Anushree Haldar, now 20 years old, ended her marriage and came back home against her family’s wishes and is now a second-year undergraduate student at Berhampore College.
She cycles for 15 minutes up to the bus stop from her village Nandigram in Murshidabad and then takes a 45 minutes bus ride to reach the college.
Anushree faced resistance from her husband and her family but she had the courage and determination. With that will, she decided to leave her husband and his family.
She never looked back.
“Initially, my husband and in-laws did try to stop me but when they realised that I will not stay back, they gave up. I did not run away. I took a rickshaw and returned to my village,” she said.
But the 17-year-old was not welcomed at her own home. She did not have her family’s support to take admission in Class XI.
Anushree had some money that she had saved from some scholarships she had received earlier.
She used that to take admission in Amrita Kundu Krishna Kamini Vidya Mandir, a school in a neighbouring village.
“It does not take a lot of money to study in a government school. So, I could manage with what I had. Later, my mother accepted me and supported my decision,” said Anushree. Her father had passed away in 2012.
Anushree and some other young girls and boys were felicitated in a programme in the city recently organised by Nehru Yuva Kendra Sangathan (under the Union ministry of youth affairs & sports) and Unicef.
The young girls and boys have been fighting in their villages and neighbourhoods against child marriage, violence against children and gender equality.

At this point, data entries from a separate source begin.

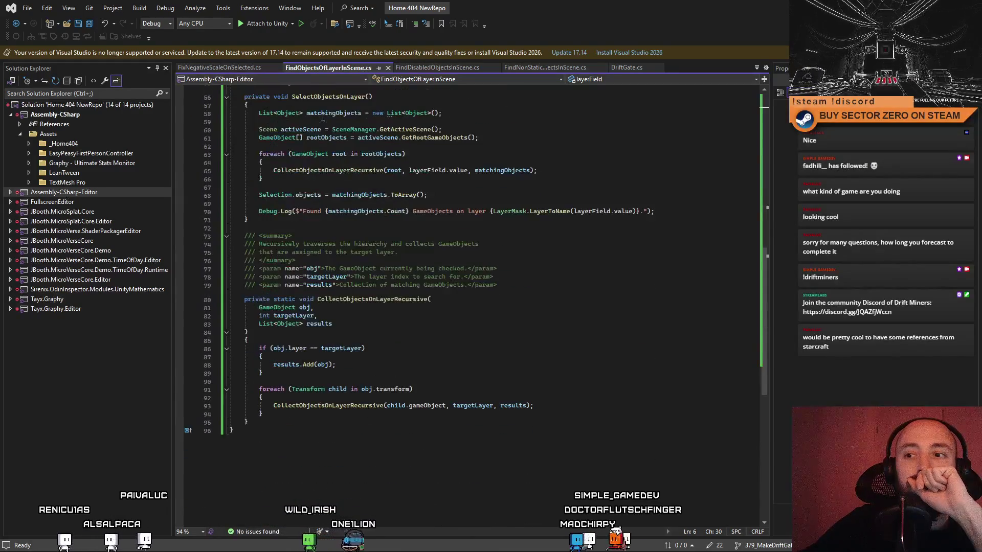
pyautogui.click(227, 68)
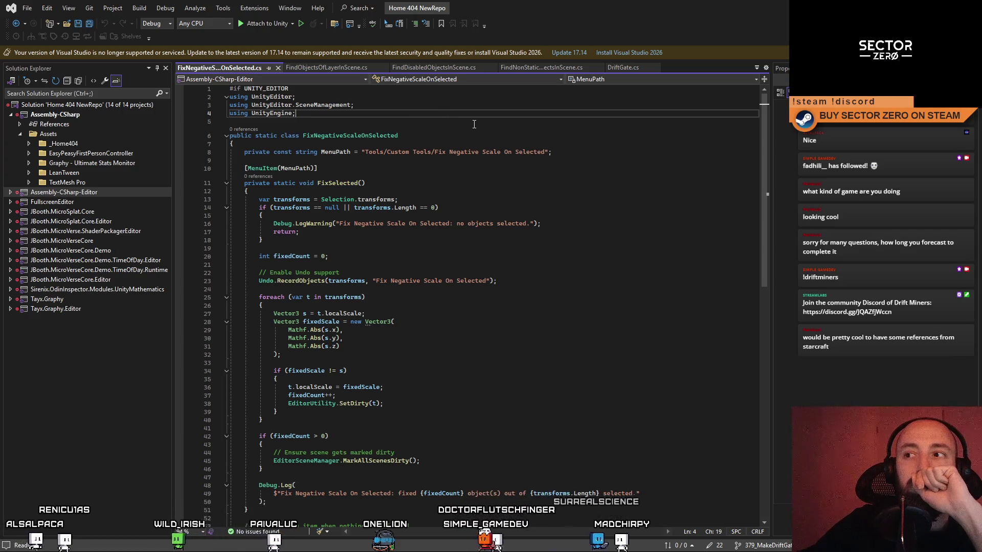
pyautogui.click(360, 68)
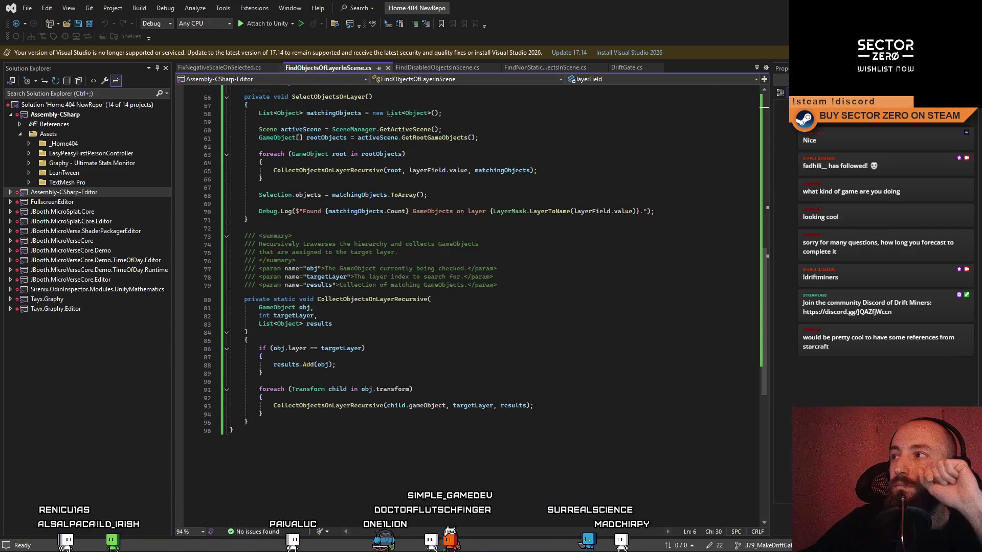
pyautogui.press('alt+Tab')
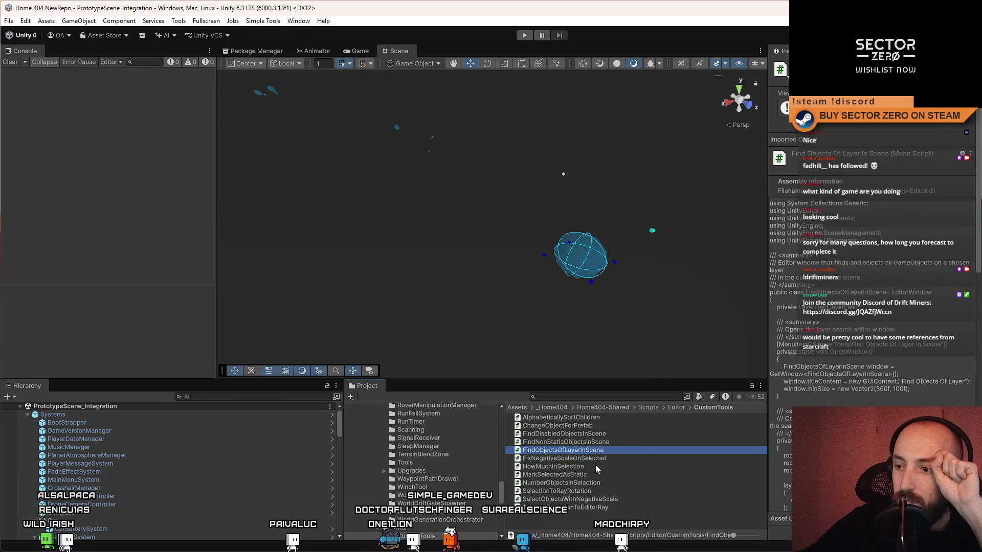
# - Open HowMuchInSelection, replace it with the documented static selection-count class, and save it
pyautogui.doubleClick(611, 466)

They pledged to continue to do so.
Anushree’s fight did not end with her ending her marriage. But it continues as she tries to stop many others like her from getting married.
“It is important for girls to stand on their own feet. Unless girls study and get educated how will they become independent?” she told The Telegraph.
“During awareness campaigns carried out by the government, we hear that nobody should marry before the age of 18. But in reality, that is not the case. I try to build awareness among my friends or in my village that education and equality are important for a woman,” she said.
The chief of Unicef in Bengal said that young campaigners helped to spread awareness in the community, something that government schemes alone could not do.
There is Sana Tahseen from Kolkata, who spreads awareness to prevent violence against children. Soumen Das of Jalpaiguri works to raise awareness on education for girl children.
“There are schemes through which the government tries to curb child marriages. But there are certain norms in society that can be challenged by creating awareness and the youth help in doing that,” said Mohammad Mohiuddin, chief, Unicef office of Bengal.
“The percentage of women aged 20-24 married off before the age of 18 is 41.6 per cent, according to the recent National Family Health Survey (NFHS5),” he said.
Child marriage has adverse impacts on the health of the girl child. It cuts short girls’ schooling, restricts their entry into the workforce and brings lifelong subjugation and suffering.